Recently, I was having some problems with the internal speakers on my Lenovo Thinkpad X201. Three times now, the internal speakers just stopped producing sound. The headphone jack worked, it's just the speakers which were silent. Nothing helped: fiddling with volume controls, reloading alsa modules, rebooting my laptop, nothing fixed the sound...

When trying to see if the speakers weren't physically broken, I discovered that booting into Windows actually fixed the problem and restored the sound from the speakers. It's of course a bit of a defeat to accept Windows a fix for my problem, but I was busy with other things, so it sufficed for a while.

When migrating my laptop to my new Intel SSD, I broke my Windows installation, so when the problem occured again, I had no choice but to actualy investigate it.

I'll skip right to the conclusion here: I had broken my sound by pressing the mute button on my keyboard... Now, before you think I'm stupid, I had of course checked my volume controls and the device really was unmuted! But it turns out the mute button in Thinkpads combined with Linux is a bit weird...
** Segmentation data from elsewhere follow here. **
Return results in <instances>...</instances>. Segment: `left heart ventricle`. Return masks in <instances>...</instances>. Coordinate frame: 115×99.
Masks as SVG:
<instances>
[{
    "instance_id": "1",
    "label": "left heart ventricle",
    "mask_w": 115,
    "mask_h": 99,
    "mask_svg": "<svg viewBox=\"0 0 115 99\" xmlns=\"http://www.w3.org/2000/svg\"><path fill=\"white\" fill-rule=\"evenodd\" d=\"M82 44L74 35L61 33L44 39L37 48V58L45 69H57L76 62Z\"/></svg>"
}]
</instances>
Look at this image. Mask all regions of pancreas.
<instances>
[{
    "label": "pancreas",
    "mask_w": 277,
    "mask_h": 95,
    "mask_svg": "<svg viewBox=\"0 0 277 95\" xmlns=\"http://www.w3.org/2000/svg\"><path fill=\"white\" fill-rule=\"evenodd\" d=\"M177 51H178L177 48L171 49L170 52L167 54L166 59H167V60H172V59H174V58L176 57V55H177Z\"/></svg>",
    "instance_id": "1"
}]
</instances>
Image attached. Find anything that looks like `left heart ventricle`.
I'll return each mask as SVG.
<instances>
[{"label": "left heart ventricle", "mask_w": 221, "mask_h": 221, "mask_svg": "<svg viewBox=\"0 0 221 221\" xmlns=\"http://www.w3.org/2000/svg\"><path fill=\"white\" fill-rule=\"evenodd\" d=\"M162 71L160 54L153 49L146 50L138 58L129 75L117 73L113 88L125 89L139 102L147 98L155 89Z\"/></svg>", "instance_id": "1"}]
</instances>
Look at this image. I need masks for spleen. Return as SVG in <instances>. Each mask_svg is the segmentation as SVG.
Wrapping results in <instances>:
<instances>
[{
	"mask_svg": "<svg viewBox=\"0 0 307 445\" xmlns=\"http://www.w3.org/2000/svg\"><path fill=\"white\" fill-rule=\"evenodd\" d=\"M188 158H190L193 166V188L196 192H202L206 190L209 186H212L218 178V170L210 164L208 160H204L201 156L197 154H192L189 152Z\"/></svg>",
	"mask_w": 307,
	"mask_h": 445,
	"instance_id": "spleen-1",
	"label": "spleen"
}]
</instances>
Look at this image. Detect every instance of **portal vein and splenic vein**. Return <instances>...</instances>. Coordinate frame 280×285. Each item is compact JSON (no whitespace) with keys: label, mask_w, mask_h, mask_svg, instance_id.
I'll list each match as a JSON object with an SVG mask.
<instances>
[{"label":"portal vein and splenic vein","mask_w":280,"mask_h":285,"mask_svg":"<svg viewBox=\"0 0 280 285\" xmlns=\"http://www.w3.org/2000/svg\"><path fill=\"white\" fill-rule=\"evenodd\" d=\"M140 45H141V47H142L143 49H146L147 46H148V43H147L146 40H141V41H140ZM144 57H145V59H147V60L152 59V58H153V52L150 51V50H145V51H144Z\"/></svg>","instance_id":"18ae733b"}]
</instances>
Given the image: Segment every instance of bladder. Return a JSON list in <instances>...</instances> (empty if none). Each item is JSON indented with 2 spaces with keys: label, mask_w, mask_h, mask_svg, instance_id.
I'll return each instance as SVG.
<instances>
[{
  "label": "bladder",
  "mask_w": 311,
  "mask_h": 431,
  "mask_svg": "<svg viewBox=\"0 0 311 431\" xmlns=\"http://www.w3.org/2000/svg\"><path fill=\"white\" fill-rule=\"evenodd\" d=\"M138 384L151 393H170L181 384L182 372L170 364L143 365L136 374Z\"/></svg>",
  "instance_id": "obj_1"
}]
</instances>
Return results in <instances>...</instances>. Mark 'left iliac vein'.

This is how you would expect a mute button to be implemented: You press the mute button, it sends a keypress to the operating system, which then tells the audio driver to mute.

X201 volume buttons

This is how it works on my Thinkpad: You press the mute button, causing the EC (embedded controller) in the thinkpad to directly mute the speakers. This is not visible from the normal volume controls in the software, since it happens on a very low level (though the thinkpad_acpi kernel module can be used to expose this special mute state through a /proc interface and special audio device).

In addition to muting the speakers, it also sends a MUTE acpi keypress to the operating system. This keypress then causes the audio driver to mute the audio stream (actually, it's pulseaudio that does that).

Now, here's the fun part: If you now unmute the audio stream through the software volume controls, everything looks like it should work, but the hardware is still muted! It never occured to me to press the mute button again, since the volume wasn't muted (or at least didn't look like it).

I originally thought that the mute button handling was even more complex, when I found some register polling code that faked keypresses, but it seems that's only for older Thinkpads (phew!).

In any case, the bottom line is: If you have a Thinkpad whose speakers suddely stop working, try pressing the mute button!